The team’s name was another divisive issue. Snyder famously vowed never to change the name “Redskins,” even though it had long been condemned as an anti-Indigenous slur. However, in 2020, after pressure from the NFL, major sponsors, and groups like the National Congress of American Indians, the franchise finally made a change.
While not all fans were pleased, those who had opposed the name felt they could finally support the team without guilt.
“We were not only the laughingstock of the NFL, but we were morally corrupt,” said Eddie Huang, a writer, director, and chef. “I had Redskins stuff; we all did. But when you get older, you’re just like: ‘Whoa, this is terrible. Dan Snyder is terrible. The name is bad. There’s a lot of bad stuff going on.’”

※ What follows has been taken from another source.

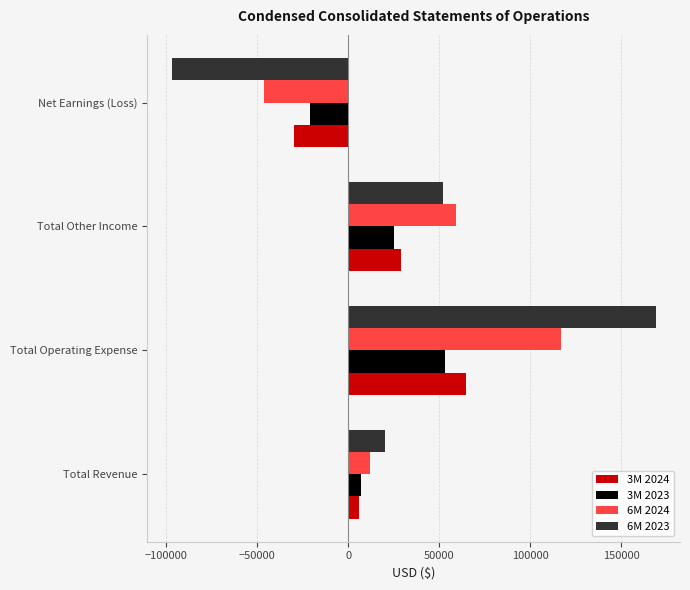

List the series in order of their peak value, lowest first.

3M 2023, 3M 2024, 6M 2024, 6M 2023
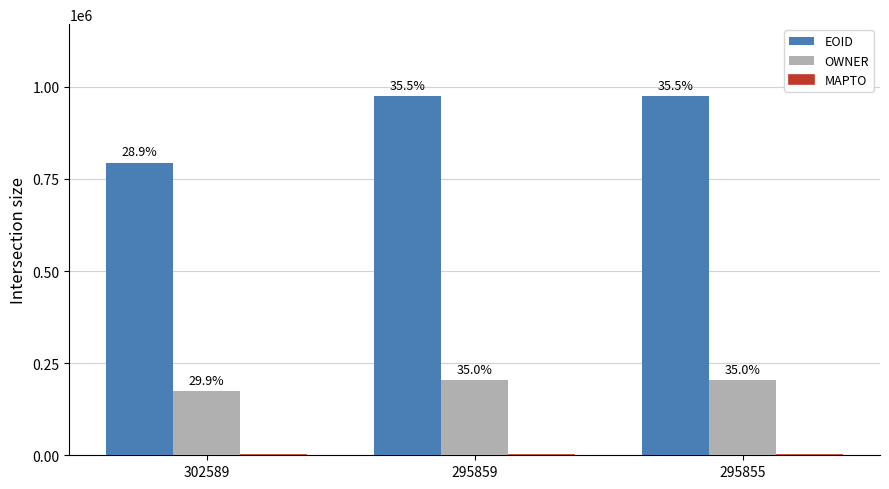

List the series in order of their overall mean, lowest first.

MAPTO, OWNER, EOID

Asked to sum up Snyder’s tenure in one word, Wright said, “Misery.”
Grant Paulsen, a local radio host at 106.7 The Fan who has covered the team since 1999, understands the pulse of the community better than anyone. He began as a beat reporter with the station and transitioned to a midday host four years later.
Paulsen said Snyder was so unlikable that fans refused to buy team merchandise and stopped attending games because supporting him felt wrong. In Snyder’s final season, a franchise that once led the league in average attendance ranked dead last.
“To me, if the fandom of his team was a block of ice, he was taking a chisel and just swinging it,” Paulsen said. “Little by little, just chipping away and chipping away until it was all gone.”
A new hope
For a long time, it seemed impossible that Snyder, 60, would sell the team.
When he finally agreed in May 2023 to sell the franchise for over $6 billion to a group led by Josh Harris, the decision sent shockwaves through the fan base.
Harris’ group, which included NBA Hall of Famer Magic Johnson, enlisted advisers like former Golden State Warriors general manager Bob Myers to help search for a new general manager and head coach. They hired Adam Peters, the former assistant general manager of the San Francisco 49ers, and former Atlanta Falcons head coach Dan Quinn.
The biggest move came in the 2024 NFL draft when the Commanders selected LSU quarterback Jayden Daniels, the Heisman Trophy winner, with the No. 2 overall pick, hoping he would be the franchise’s savior. So far, he has lived up to the hype. Through 14 games, Daniels has thrown for 3,045 yards, 17 touchdowns, and just six interceptions. He has also rushed for 656 yards (46.9 per game), the second most in the league behind reigning MVP Lamar Jackson.
“He’s the quarterback we’ve deserved after all these years of suffering,” Huang said. “He’s the guy. I absolutely think this kid is the face of the NFL for the next 15 years.”
Nothing captured that sentiment more than Daniels’ Hail Mary touchdown pass in the final seconds against the Chicago Bears in October. Trailing 15-12 with six seconds left, Daniels evaded multiple defenders and launched a 52-yard bomb toward the end zone. The ball tipped off several players before landing in the hands of receiver Noah Brown for the game-winning score.
More than 65,000 fans at Northwest Stadium in the Maryland suburb of Landover went wild, including Wright, who was filming Showtime’s The Agency in London. He said he immediately headed to Washington Dulles International Airport after the game and, despite the jet lag, “could have stayed up for three days after that flight.”
“There hasn’t been a moment like that in a stadium in D.C. in decades,” he said. “I was just so pumped. That was an absolute jet lag cure. That was a memorable, memorable night in the story of this franchise. It was just a stamp on the beginning of a new era.”